‘We’re cautiously optimistic:’ Drug data shows a dip in opioid deaths, but meth fatalities skyrocket

Virginia Mercury

For the first time since 2012, the number of fatal drug overdoses in Virginia fell last year, according to the Fatal Drug Overdose Quarterly Report, which shows 17 fewer opioid deaths and a spike in methamphetamine and cocaine fatalities, due largely to the deadliness of fentanyl.

The report, compiled by Virginia’s Office of the Chief Medical Examiner, shows total drug deaths falling from 1,536 in 2017 to 1,484 last year.

There was a slight decrease in deaths from all opioids — including prescription painkillers as well as heroin and fentanyl. It dropped from 1,230 in 2017 to 1,213. (Previous data showed 1,229 deaths in 2017, but later reports confirmed an additional fatal opioid overdose.)

“I think probably the best phrase to say is: We’re cautiously optimistic,” said Rosie Hobron, statewide forensic epidemiologist with the Office of the Chief Medical Examiner.

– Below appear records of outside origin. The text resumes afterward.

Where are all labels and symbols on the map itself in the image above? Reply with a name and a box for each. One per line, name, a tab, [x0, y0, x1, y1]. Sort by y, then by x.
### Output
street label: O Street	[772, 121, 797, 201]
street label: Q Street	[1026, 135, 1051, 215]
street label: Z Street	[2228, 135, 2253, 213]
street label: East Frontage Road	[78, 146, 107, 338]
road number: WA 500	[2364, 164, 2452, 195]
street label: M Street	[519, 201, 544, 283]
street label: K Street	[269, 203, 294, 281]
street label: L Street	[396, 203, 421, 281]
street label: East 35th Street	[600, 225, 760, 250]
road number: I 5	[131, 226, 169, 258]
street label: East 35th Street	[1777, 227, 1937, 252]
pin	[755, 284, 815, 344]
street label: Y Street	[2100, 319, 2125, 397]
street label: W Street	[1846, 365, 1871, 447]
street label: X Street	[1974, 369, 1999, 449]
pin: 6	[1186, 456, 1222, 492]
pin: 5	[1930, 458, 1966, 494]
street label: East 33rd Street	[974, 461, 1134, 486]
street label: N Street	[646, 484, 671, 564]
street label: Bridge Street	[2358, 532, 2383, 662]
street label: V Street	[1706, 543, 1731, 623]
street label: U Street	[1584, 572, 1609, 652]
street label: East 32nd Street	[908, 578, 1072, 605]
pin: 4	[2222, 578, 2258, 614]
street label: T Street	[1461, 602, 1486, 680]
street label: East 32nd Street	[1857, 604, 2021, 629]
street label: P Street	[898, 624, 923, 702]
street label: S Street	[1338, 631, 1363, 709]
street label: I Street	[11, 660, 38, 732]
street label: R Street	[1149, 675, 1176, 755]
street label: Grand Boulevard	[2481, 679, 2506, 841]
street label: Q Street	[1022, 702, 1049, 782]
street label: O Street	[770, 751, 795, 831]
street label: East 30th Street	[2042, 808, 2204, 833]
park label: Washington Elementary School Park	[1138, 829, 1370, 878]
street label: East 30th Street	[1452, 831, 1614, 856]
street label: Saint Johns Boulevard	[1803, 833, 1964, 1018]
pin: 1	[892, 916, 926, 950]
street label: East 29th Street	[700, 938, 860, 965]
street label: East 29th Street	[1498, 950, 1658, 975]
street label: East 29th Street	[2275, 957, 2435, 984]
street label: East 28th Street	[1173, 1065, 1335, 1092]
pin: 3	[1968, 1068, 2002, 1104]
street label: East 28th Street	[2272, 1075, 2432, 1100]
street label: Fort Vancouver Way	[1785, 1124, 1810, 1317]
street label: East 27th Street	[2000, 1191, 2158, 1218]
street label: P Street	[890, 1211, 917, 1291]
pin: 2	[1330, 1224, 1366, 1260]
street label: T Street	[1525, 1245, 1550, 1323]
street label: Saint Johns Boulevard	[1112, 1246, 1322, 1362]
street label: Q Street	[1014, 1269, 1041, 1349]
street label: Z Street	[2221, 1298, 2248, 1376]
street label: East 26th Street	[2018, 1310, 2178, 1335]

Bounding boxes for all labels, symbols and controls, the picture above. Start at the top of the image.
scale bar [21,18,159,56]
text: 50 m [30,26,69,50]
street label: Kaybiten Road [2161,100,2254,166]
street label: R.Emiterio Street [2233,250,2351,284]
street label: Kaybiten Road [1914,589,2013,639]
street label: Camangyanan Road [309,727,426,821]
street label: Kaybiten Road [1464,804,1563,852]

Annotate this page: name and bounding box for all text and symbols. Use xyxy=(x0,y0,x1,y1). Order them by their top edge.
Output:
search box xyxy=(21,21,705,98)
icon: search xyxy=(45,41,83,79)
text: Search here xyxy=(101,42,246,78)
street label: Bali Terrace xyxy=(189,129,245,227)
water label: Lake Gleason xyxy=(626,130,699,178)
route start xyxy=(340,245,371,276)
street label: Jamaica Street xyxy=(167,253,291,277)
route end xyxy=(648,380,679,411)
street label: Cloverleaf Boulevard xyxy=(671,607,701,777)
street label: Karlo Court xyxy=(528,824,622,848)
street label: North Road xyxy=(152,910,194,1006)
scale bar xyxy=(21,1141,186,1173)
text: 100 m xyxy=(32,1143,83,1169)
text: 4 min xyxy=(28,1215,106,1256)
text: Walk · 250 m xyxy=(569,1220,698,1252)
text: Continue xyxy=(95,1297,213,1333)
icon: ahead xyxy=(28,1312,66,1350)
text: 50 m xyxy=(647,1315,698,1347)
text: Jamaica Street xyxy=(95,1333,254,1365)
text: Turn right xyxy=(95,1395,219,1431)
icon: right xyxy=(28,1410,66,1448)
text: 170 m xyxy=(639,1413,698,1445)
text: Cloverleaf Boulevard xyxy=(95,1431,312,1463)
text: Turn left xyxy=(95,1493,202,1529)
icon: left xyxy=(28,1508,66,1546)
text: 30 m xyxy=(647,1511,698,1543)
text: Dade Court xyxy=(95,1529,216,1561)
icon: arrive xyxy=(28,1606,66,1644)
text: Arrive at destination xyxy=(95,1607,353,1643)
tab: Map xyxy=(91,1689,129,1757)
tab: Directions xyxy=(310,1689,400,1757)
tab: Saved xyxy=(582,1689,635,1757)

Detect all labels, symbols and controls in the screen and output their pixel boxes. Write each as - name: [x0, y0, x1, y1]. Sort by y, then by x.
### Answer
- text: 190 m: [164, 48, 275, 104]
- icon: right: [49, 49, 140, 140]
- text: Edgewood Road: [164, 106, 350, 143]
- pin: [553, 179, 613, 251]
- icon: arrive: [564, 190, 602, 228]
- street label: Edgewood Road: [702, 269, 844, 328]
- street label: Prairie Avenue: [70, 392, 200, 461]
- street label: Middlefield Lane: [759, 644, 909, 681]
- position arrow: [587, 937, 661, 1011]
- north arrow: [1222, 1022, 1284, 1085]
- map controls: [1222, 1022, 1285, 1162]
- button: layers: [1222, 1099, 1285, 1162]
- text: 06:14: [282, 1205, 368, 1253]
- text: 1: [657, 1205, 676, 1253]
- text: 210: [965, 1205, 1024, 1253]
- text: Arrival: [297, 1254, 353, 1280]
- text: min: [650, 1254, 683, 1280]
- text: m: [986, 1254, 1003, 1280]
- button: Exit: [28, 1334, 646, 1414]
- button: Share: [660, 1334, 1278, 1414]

The report notes that the 2018 data is not final, as 30 cases remain open, “awaiting additional reports to certify cause and manner of death.”

While the overall numbers are positive, the third quarter of last year was the worst on record for fatal drug overdoses in Virginia, with 423 deaths, Hobron said.

There was also a substantial increase in the number of methamphetamine deaths. They rose by 44.3 percent, and cocaine deaths increased by 11.5 percent.

The total number is still far lower than opioid deaths, but, according to the report, most of those fatal overdoses included a mixture of drugs — usually fentanyl, the incredibly dangerous and deadly synthetic opioid.

“People are using multiple drugs, unbeknownst to them,” Hobron said.

A whopping 65 percent of cocaine deaths and 46.5 percent of methamphetamine deaths were mixed with fentanyl.

In total, fentanyl or a fentanyl analog, which are slightly different in their chemical structure, caused or contributed to nearly 55 percent of the fatal overdoses in 2018.

“We’ve heard reports of users going out and saying ‘I’m looking for cocaine, I want to buy cocaine,’ and they buy what they think is cocaine, and it’s laced with fentanyl,” Hobron said.

The next iteration of the Fatal Drug Overdose Quarterly Report is due to come out in July with data from the first quarter of 2019.